DIRECTIONS: Reproduce every one of these rows word for word, leaving nothing out.

(Dataset entries)
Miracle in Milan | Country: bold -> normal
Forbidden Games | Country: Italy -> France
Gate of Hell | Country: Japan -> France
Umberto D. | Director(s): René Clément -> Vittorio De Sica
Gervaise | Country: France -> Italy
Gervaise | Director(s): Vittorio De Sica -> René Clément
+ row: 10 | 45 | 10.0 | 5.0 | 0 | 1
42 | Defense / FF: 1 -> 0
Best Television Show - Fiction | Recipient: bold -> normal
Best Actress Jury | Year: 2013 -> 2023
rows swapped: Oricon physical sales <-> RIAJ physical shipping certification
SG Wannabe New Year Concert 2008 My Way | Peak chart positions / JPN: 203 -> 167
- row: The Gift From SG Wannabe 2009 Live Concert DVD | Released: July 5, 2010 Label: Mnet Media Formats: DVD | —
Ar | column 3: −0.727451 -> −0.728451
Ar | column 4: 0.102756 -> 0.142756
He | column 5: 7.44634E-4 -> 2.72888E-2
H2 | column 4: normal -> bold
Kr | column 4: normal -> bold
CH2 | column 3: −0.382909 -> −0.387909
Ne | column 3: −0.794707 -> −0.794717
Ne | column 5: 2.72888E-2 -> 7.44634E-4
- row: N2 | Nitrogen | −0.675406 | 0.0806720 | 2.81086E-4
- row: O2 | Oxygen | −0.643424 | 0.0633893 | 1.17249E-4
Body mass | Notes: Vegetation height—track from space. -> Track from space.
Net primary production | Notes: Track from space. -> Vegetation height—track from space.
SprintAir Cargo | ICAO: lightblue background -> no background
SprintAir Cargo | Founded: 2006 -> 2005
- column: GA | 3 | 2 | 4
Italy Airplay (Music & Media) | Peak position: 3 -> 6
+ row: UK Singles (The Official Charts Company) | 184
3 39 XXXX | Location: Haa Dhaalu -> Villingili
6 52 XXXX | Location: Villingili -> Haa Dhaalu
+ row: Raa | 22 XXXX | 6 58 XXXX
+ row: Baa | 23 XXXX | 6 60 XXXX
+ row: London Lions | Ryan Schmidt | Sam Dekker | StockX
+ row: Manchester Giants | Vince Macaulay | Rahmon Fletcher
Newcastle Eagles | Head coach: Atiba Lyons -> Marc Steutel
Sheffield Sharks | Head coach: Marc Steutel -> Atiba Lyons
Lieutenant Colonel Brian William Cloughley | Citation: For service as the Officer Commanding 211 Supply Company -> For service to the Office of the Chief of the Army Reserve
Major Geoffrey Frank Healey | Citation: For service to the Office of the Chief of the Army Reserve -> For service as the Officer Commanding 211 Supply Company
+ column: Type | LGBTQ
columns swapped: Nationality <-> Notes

RESPONSE:
Miracle in Milan | Country: bold -> normal
Forbidden Games | Country: Italy -> France
Gate of Hell | Country: Japan -> France
Umberto D. | Director(s): René Clément -> Vittorio De Sica
Gervaise | Country: France -> Italy
Gervaise | Director(s): Vittorio De Sica -> René Clément
+ row: 10 | 45 | 10.0 | 5.0 | 0 | 1
42 | Defense / FF: 1 -> 0
Best Television Show - Fiction | Recipient: bold -> normal
Best Actress Jury | Year: 2013 -> 2023
rows swapped: Oricon physical sales <-> RIAJ physical shipping certification
SG Wannabe New Year Concert 2008 My Way | Peak chart positions / JPN: 203 -> 167
- row: The Gift From SG Wannabe 2009 Live Concert DVD | Released: July 5, 2010 Label: Mnet Media Formats: DVD | —
Ar | column 3: −0.727451 -> −0.728451
Ar | column 4: 0.102756 -> 0.142756
He | column 5: 7.44634E-4 -> 2.72888E-2
H2 | column 4: normal -> bold
Kr | column 4: normal -> bold
CH2 | column 3: −0.382909 -> −0.387909
Ne | column 3: −0.794707 -> −0.794717
Ne | column 5: 2.72888E-2 -> 7.44634E-4
- row: N2 | Nitrogen | −0.675406 | 0.0806720 | 2.81086E-4
- row: O2 | Oxygen | −0.643424 | 0.0633893 | 1.17249E-4
Body mass | Notes: Vegetation height—track from space. -> Track from space.
Net primary production | Notes: Track from space. -> Vegetation height—track from space.
SprintAir Cargo | ICAO: lightblue background -> no background
SprintAir Cargo | Founded: 2006 -> 2005
- column: GA | 3 | 2 | 4
Italy Airplay (Music & Media) | Peak position: 3 -> 6
+ row: UK Singles (The Official Charts Company) | 184
3 39 XXXX | Location: Haa Dhaalu -> Villingili
6 52 XXXX | Location: Villingili -> Haa Dhaalu
+ row: Raa | 22 XXXX | 6 58 XXXX
+ row: Baa | 23 XXXX | 6 60 XXXX
+ row: London Lions | Ryan Schmidt | Sam Dekker | StockX
+ row: Manchester Giants | Vince Macaulay | Rahmon Fletcher
Newcastle Eagles | Head coach: Atiba Lyons -> Marc Steutel
Sheffield Sharks | Head coach: Marc Steutel -> Atiba Lyons
Lieutenant Colonel Brian William Cloughley | Citation: For service as the Officer Commanding 211 Supply Company -> For service to the Office of the Chief of the Army Reserve
Major Geoffrey Frank Healey | Citation: For service to the Office of the Chief of the Army Reserve -> For service as the Officer Commanding 211 Supply Company
+ column: Type | LGBTQ
columns swapped: Nationality <-> Notes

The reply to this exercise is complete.